Kauai County Council backs Native Hawaiian trust protections in new resolution
Kauai leaders warn Ryan v. Watson could weaken Native Hawaiian homestead protections, as the county backs a 200,000-acre trust tied to more than 30,000 waitlisted applicants.

Kauai County’s latest resolution puts the island squarely in the middle of a legal fight that could reshape Native Hawaiian homestead policy far beyond Līhue. If Ryan v. Watson succeeds, county leaders say the challenge could erode the Hawaiian Homes Commission Act and the federal trust obligations that have guided Native Hawaiian land policy for a century.
The council approved Resolution No. 2026-18, Draft 1, on Wednesday, June 17, after Council Chair Mel Rapozo and Council Vice Chair KipuKai Kualii introduced it in response to the federal lawsuit filed in Hawaii. The measure urges Congress, the President, and the State of Hawaii to preserve, protect, and fulfill the Hawaiian Homes Commission Act and other laws supporting Native Hawaiians, while rejecting what the county describes as historical and cultural inaccuracies in the case.

The lawsuit was filed June 1 in the U.S. District Court for the District of Hawaii by Pacific Legal Foundation on behalf of Eric Ryan, an Oahu resident who was denied access to apply online for a Hawaiian Home Lands lease because he did not meet the 50 percent Native Hawaiian blood quantum requirement. The complaint argues that the rule violates the Fifth Amendment’s Due Process Clause and the Fourteenth Amendment’s Equal Protection Clause and seeks to end ancestry-based exclusion from future waitlists.

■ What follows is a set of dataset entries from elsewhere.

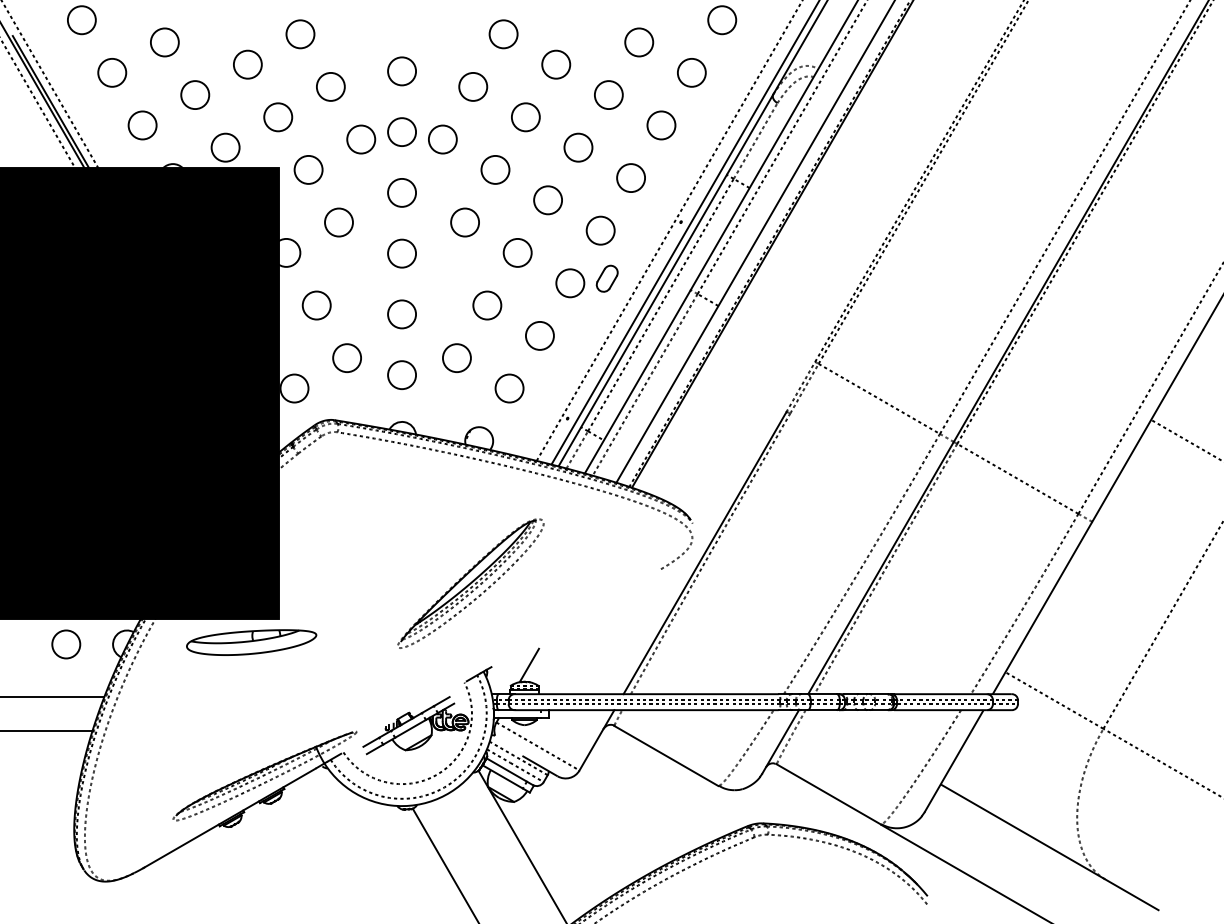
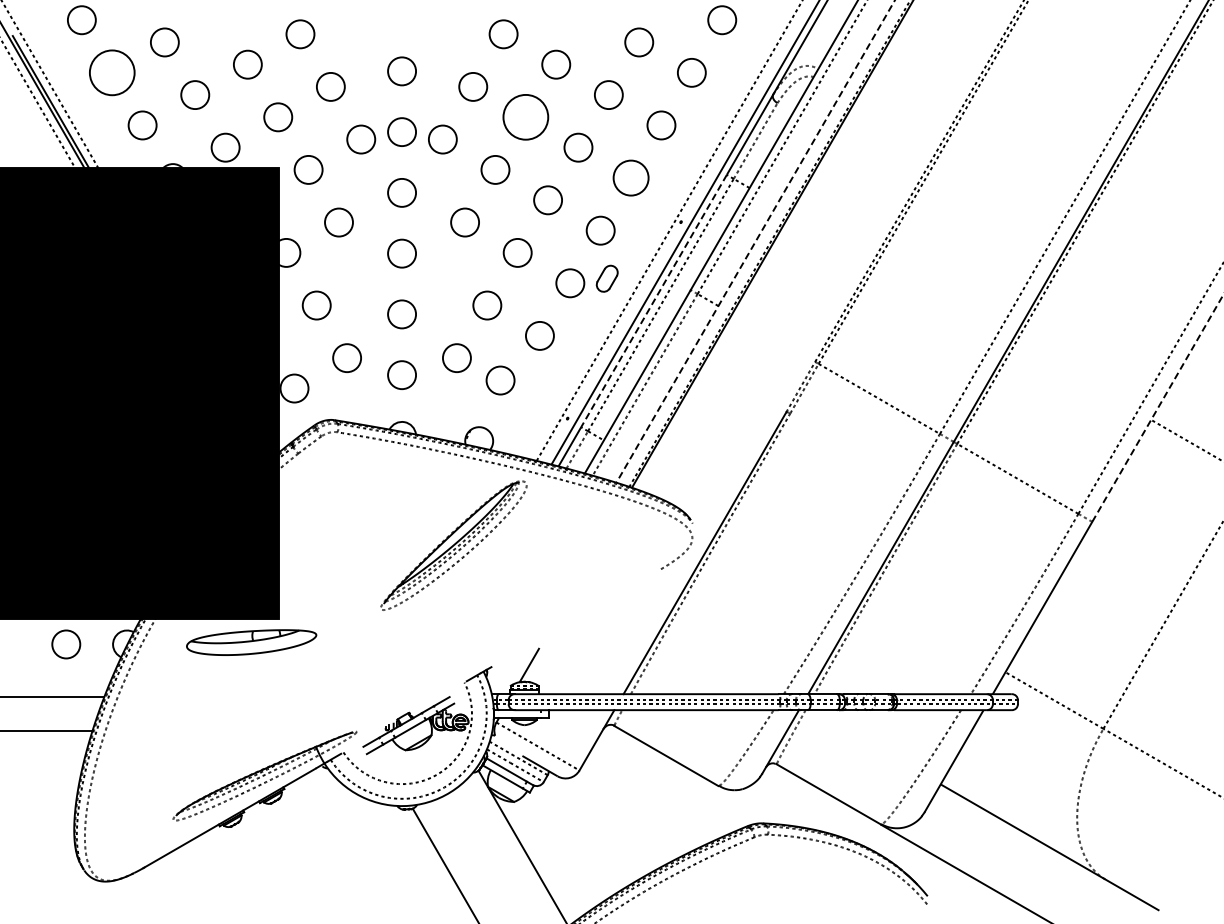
circle at (112, 72) diameter: 28 px -> 45 px
circle at (525, 117) diameter: 28 px -> 45 px
circle at (630, 177) size: 30x30 px -> 38x38 px
line at (755, 242): solid -> dashed
line at (654, 301): solid -> dashed
circle at (509, 388) position: (509, 388) -> (500, 380)
line at (1158, 407): solid -> dashed
part at (470, 583) position: (470, 583) -> (453, 545)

Gov. Josh Green said, “We will fight this lawsuit with everything we have,” while Attorney General Anne Lopez said the suit seeks to dismantle a program that has provided opportunities, stability and hope to generations of Native Hawaiian beneficiaries. Their response reflects how high the stakes have become: public reporting says the Department of Hawaiian Home Lands waitlist for new leases exceeds 30,000 applicants, and some families have waited more than 40 years for a lease.
The county’s defense of the HHCA rests on its history. The law was signed by President Warren G. Harding on July 9, 1921, after Congress enacted it in 1921, and it set aside about 200,000 acres for Native Hawaiians through 99-year homestead leases. The Department of Hawaiian Home Lands says applicants must have at least 50 percent Hawaiian blood to qualify, while the U.S. Department of the Interior describes the Hawaiian Home Lands Trust as roughly 200,000 acres of available lands placed in trust for homesteading by Native Hawaiians.
Rapozo said the lawsuit threatens “the HHCA’s integrity and a century-old commitment to address historical injustices through land held in trust for Native Hawaiians.” Kualii said, “Native Hawaiian is not just a race; the term encompasses so much more than that.” With Kauai now on record, the county has signaled where it stands as the courts weigh whether the homestead program is a lawful Indigenous trust responsibility or an unconstitutional racial classification.